WORK INSTRUCTION
Reproduce the lines verbatim, from the line containing "General Comments" up to and including the line containing "- 180日間アクセスなし →", and nothing else.

GIVEN ENTRIES
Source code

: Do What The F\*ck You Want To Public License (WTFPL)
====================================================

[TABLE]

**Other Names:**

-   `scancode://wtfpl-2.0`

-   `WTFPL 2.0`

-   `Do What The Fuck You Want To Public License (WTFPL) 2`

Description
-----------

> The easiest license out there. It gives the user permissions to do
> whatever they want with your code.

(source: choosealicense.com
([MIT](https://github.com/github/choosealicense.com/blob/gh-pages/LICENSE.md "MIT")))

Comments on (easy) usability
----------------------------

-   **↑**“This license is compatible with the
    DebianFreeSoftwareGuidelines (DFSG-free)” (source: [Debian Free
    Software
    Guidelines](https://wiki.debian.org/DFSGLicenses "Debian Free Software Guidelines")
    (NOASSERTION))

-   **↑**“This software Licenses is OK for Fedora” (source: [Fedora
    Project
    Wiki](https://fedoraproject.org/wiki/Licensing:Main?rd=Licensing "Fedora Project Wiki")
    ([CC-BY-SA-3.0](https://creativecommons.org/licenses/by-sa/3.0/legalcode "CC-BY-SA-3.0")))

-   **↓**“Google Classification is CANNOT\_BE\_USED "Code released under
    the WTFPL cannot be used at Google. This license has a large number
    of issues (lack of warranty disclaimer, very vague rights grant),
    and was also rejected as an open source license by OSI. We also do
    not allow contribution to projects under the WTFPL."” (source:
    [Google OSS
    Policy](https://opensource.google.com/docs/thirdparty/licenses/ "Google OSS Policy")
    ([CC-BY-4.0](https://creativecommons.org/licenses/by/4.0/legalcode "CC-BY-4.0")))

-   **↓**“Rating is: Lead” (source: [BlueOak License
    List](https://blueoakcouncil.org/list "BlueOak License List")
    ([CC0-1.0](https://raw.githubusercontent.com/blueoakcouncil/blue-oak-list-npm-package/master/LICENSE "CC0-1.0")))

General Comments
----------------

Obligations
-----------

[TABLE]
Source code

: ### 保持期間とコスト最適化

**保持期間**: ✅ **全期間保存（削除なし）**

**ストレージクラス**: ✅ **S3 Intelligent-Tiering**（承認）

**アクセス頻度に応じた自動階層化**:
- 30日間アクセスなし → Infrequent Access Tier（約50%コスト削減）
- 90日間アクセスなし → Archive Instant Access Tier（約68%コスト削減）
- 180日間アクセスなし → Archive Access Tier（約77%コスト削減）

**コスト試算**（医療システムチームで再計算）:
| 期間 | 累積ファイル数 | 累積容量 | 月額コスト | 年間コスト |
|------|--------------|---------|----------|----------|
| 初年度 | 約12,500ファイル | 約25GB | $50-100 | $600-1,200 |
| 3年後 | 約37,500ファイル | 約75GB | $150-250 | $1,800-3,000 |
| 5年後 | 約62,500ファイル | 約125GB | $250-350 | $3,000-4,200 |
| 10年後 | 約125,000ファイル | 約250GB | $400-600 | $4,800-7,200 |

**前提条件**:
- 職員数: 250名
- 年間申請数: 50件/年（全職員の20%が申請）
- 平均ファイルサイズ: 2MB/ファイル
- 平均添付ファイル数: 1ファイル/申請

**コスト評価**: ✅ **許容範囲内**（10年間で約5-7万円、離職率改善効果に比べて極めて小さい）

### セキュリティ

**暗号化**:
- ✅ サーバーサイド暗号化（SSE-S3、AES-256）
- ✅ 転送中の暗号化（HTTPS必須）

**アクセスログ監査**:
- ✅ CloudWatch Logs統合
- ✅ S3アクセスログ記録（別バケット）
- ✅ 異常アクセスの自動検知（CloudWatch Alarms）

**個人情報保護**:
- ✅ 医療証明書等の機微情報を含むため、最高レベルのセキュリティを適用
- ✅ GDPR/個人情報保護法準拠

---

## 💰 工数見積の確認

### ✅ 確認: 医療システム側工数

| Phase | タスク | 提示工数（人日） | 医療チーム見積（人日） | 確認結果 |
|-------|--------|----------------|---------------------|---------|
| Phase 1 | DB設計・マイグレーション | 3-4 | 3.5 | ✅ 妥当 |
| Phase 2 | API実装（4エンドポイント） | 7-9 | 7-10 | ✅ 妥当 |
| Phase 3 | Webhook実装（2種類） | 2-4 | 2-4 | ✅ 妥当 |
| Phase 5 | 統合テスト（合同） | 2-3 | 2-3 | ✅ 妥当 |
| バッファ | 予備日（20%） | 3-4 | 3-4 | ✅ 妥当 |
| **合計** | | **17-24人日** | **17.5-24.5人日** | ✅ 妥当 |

YOUR RESPONSE
General Comments
----------------

Obligations
-----------

[TABLE]
Source code

: ### 保持期間とコスト最適化

**保持期間**: ✅ **全期間保存（削除なし）**

**ストレージクラス**: ✅ **S3 Intelligent-Tiering**（承認）

**アクセス頻度に応じた自動階層化**:
- 30日間アクセスなし → Infrequent Access Tier（約50%コスト削減）
- 90日間アクセスなし → Archive Instant Access Tier（約68%コスト削減）
- 180日間アクセスなし → Archive Access Tier（約77%コスト削減）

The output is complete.